Three species of yellow wagtails are recognised in the Palearctic: the eastern yellow wagtail, the western yellow wagtail (Motacilla flava) and the citrine wagtail (Motacilla citreola). Phylogenetic analysis using mitochondrial DNA sequences produces a topology that conflicts with that obtained from when nuclear sequences are used. The topology from nuclear data more closely corresponds to the traditional phenotypic taxonomy. The nuclear genetic divergence between the western and eastern yellow wagtails is small and some ornithologists choose to not split the species so that the eastern races become subspecies of M. flava.

==Description==
It is a slender 15–16 cm long bird, with the characteristic long, constantly wagging tail of its genus. The breeding adult male is basically olive-green above and yellow below. In other plumages, particularly first-winter birds but also many females, the yellow may be diluted by white. The heads of breeding males come in a variety of colours and patterns depending on subspecies. The bill and legs are black; the hind claw is long and not strongly curved, which distinguishes it reliably from western yellow wagtail which has a shorter, more strongly curved hind claw (though this is often difficult to observe on birds in grass).

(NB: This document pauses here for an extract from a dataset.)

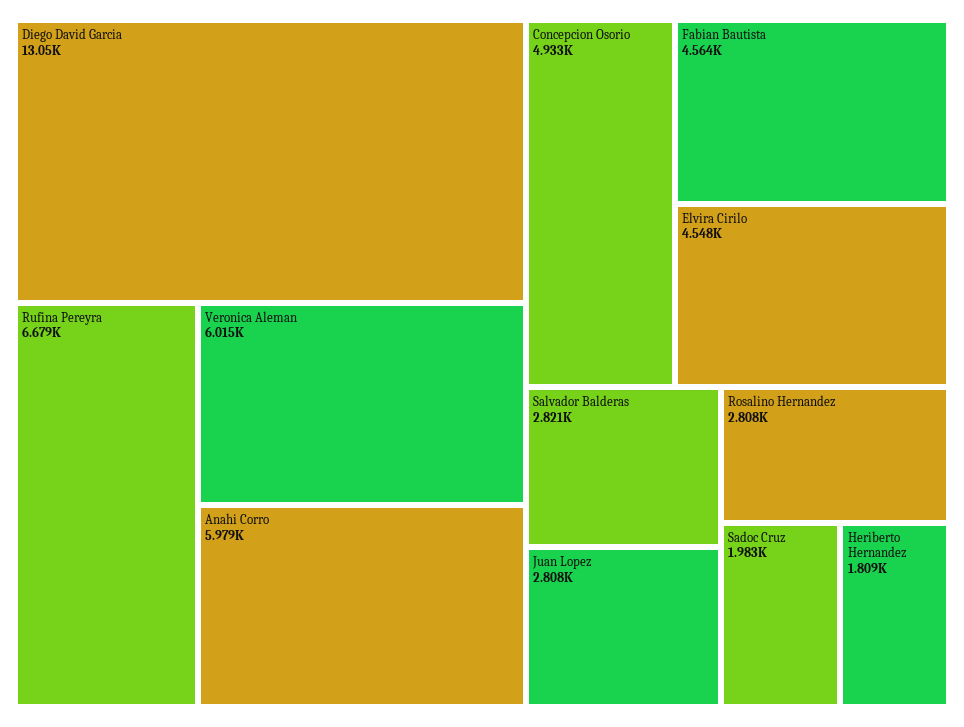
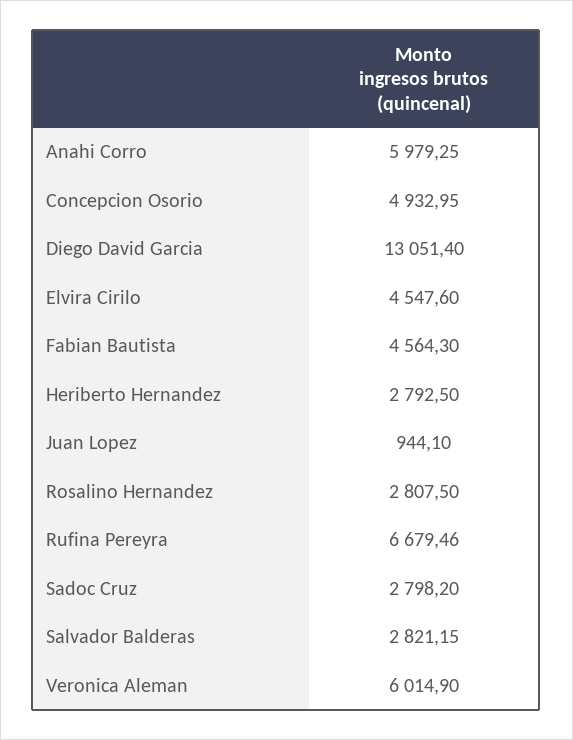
Juan Lopez: 2808 -> 944.1
Sadoc Cruz: 1983 -> 2798.2
Heriberto Hernandez: 1809 -> 2792.5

The call is a characteristic high-pitched zrri or jeet, shriller and more rasping than the call of western yellow wagtails.

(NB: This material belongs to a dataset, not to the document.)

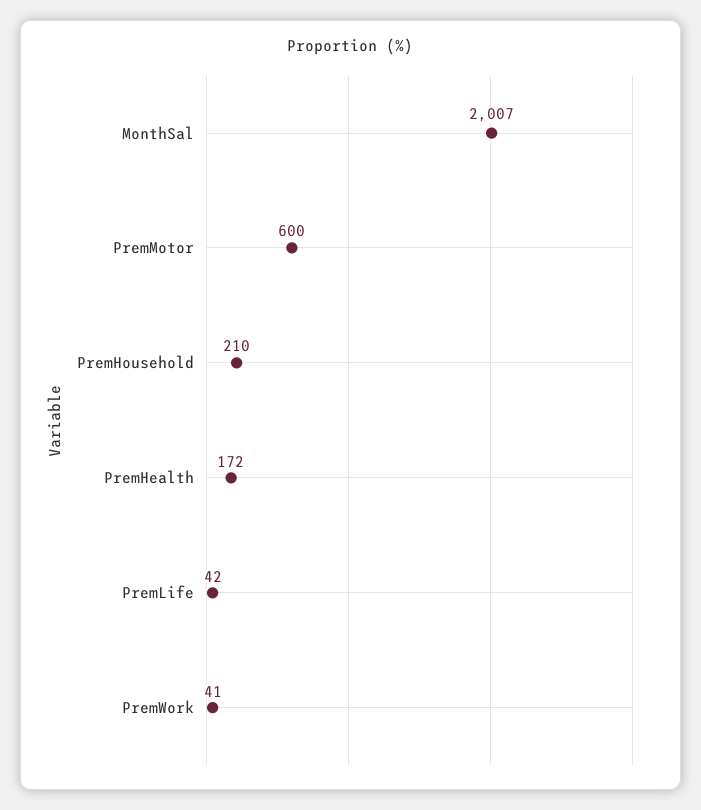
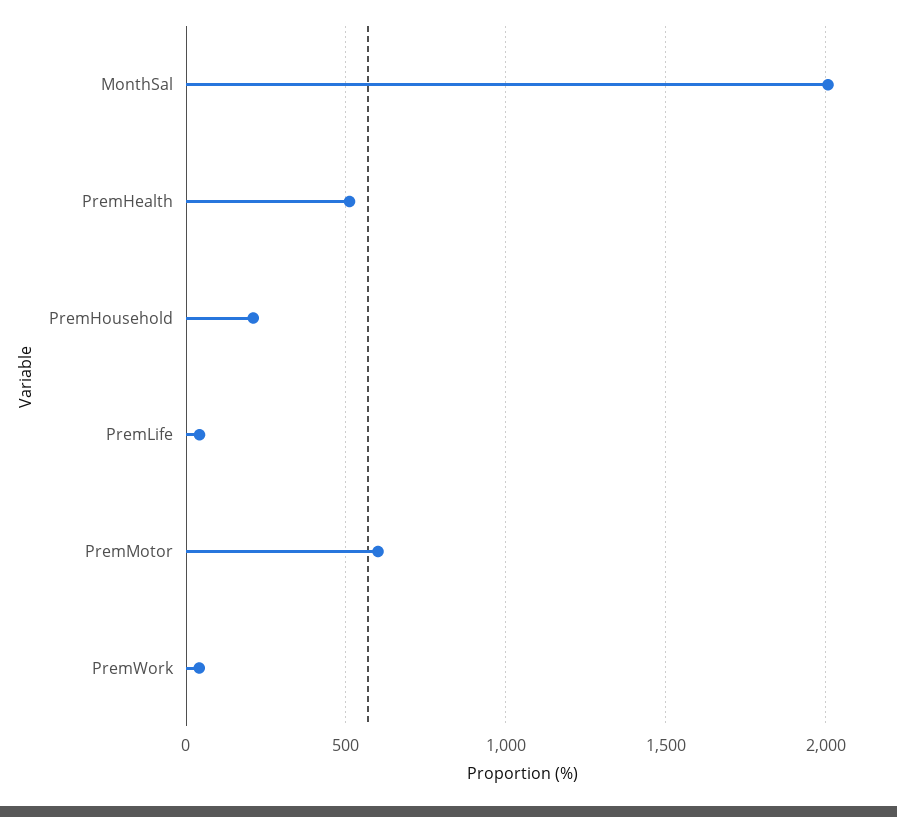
PremHealth: 172 -> 500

==Distribution and habitat==
This species breeds in the East Palearctic and has a foothold in North America in Alaska. Most migrate to south-east Asia and Australia in the winter but the non-breeding range extends as far west as eastern India and Sri Lanka. Vagrant individuals can occur away the winter quarters at migration time. For example, on Palau in Micronesia migrant flocks of this species - apparently of the Bering Sea yellow wagtail, and including many adult males - are regularly seen, while further north on the Marianas, only the occasional stray individuals (usually females or immatures) are encountered.

Since the advent of easier DNA testing of droppings and clarification of its identification features, it has proved to be a surprisingly frequent late autumn and winter vagrant in western and northwestern Europe, with ten or more records in some autumns in both Britain and Sweden, and multiple cases of birds overwintering.

==Behaviour==
This insectivorous bird inhabits open country near water, such as wet meadows. It nests in tussocks, laying 4–8 speckled eggs.

The Acanthocephalan parasite Apororhynchus paulonucleatus was discovered in the colon and cloaca of the eastern yellow wagtail.